/---

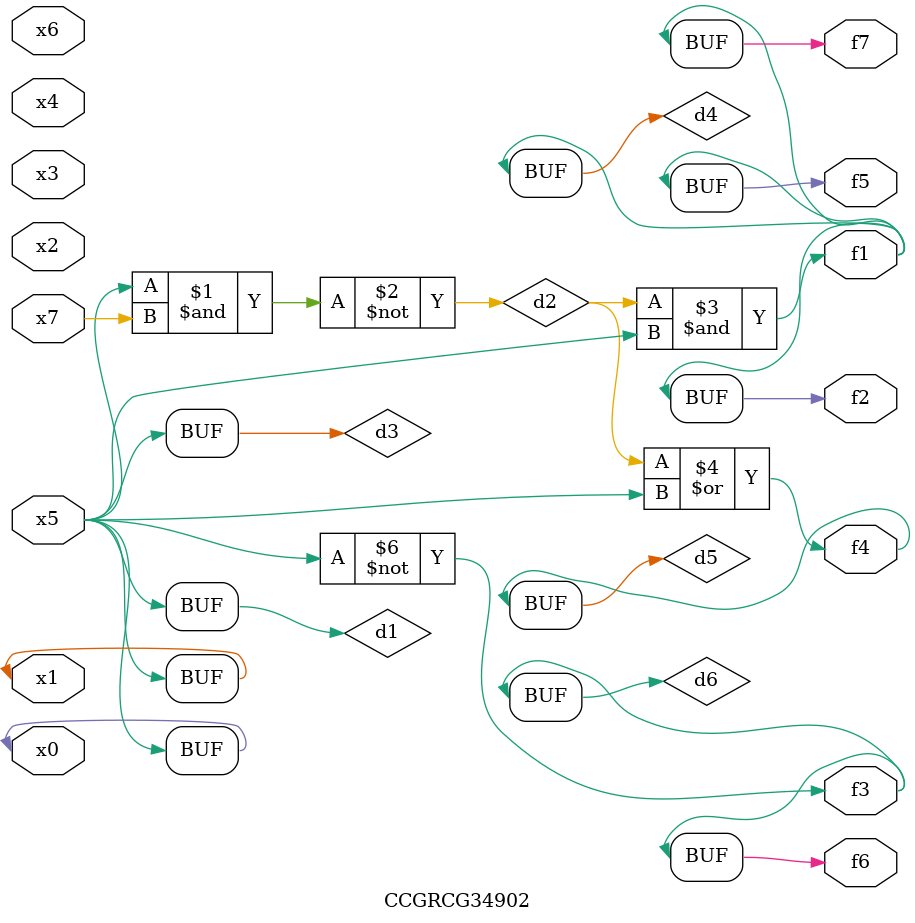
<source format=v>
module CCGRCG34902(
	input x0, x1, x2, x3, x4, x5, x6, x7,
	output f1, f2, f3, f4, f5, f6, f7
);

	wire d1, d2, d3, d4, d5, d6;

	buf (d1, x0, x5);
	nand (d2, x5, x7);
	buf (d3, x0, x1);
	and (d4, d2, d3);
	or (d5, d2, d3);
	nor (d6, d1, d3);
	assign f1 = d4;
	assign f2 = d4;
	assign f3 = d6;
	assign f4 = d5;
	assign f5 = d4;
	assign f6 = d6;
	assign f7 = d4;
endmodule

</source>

\---

WHAT TO WORK ON -> Would you give again, word for word, every line from the one with "assign f5 = d4;" through the final line of the listing above?

EXERCISE SOLUTION ->
	assign f5 = d4;
	assign f6 = d6;
	assign f7 = d4;
endmodule

</source>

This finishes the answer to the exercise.